A sense of humor comes in handy in a lot of situations that could otherwise be uncomfortable and unnerving. As previously written, my first flight on the way to Red Mountain Resort for my guest speaker gig created a sense of appreciation for life as well as a heightened state of consciousness for how one reacts in situations such as those presented. (See Potholes in the Sky entry.) The sense of bargaining between life and death is always sure to raise one’s awareness about where a person has been and where they want their life to go once they can calm their heart rate and get back to a more mundane, yet intentional life.
When flying these days, I pretty much expect that there will be delays or other glitches that will inhibit a 100% worry free day from occurring. On this particular day, both flights held some excitement, room for expansion of consciousness, and, yes, quite a bit of humor.
So, after “Potholes in the Sky” experience, I made it to my connecting flight, boarded without issue, buckled up, and sat back after the cabin door was closed, then…….. nothing. We waited. And waited. And after about 25 min, the captain greeted us through the intercom and says “well, we’re sorry for the delay, but the guys down loading the baggage said there are a few screws loose on the plane, so it will b a while before we can leave the gate”. My attention immediately split into two co-developing thoughts: 1) “Hmmm… after the last flight, I’d rather they notice the loose screws and take care of them before we get in the air.” (I actually said something to this effect to the couple sitting next to me while chuckling.), and 2) You should never tell a psychologist who sees the world as an existential canvas that there are “a few screws loose on the plane”.
In my world, we all have screws loose. We wouldn’t be experiencing the human condition if we didn’t all need “tightening up” in one way or another. I recently used the words “earth school” with someone when explaining that we are all here to learn from our experiences. He hadn’t heard it put that way, but agreed with the description since he and I see the world through spiritual eyes.
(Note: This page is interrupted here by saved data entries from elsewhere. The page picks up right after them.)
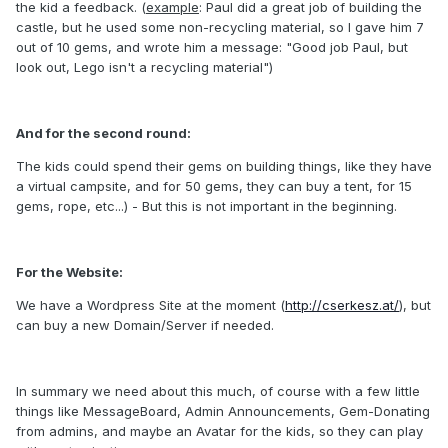
the kid a feedback. (
example
: Paul did a great job of building the
castle, but he used some non-recycling material, so I gave him 7
out of 10 gems, and wrote him a message: "Good job Paul, but
look out, Lego isn't a recycling material")
And for the second round:
The kids could spend their gems on building things, like they have
a virtual campsite, and for 50 gems, they can buy a tent, for 15
gems, rope, etc...) - But this is not important in the beginning.
For the Website:
We have a Wordpress Site at the moment (
http://cserkesz.at/
), but
can buy a new Domain/Server if needed.
In summary we need about this much, of course with a few little
things like MessageBoard, Admin Announcements, Gem-Donating
from admins, and maybe an Avatar for the kids, so they can play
The truth is, the human condition breaks us down—it loosens our foundation, undoes the nuts and bolts that hold us together, jolts and throws us around at times, and pretty much makes our lives wobbly and disheveled. My job is to help people learn about their vulnerabilities and reconstruct their lives to be stronger, more durable, and less affected by anything else that may happen in the future. That’s evolution, folks. Growing beyond the bumps and bruises and tightening our understanding of ourselves, those in our life, the world, and anything beyond.
If we had it all figured out, we wouldn’t have loose screws, we’d be dead. In other words, as long as you are aware that there are things to work on, you are on the right path. It’s those who aren’t aware or aren’t interested in learning and growing that concern me the most. I can’t for the life of me understand how that is a fulfilling way to live. But perhaps that is a point I need to explore.
Our consciousness requires us to explore the loose screws. Sometimes we even have to remove them, whether they be people, jobs, locations, etc. in order to determine if these are really what we need to secure our path. If there is no stability that these things provide, it could very well be the case that the loose screws need to be replaced. Our faulty thinking, biases, familial influences, bad habits, etc. all metaphorically represent loose screws as well. And yet, many of us maintain bad relationships, unhealthy work environments, and undesirable ways of living rather than replacing or removing these faulty aspects of our lives.
So, I don’t know about you, but I’m constantly inspecting my foundation and structure to see where the weak points are. I try improve what I can when I can, but I’m also well aware that I need to recheck those nuts and bolts periodically to make sure nothing in life has come loose. That’s soul health. And that’s evolution.
It’s a good thing I just bought a new cordless screwdriver. There’s a lot of work to be done.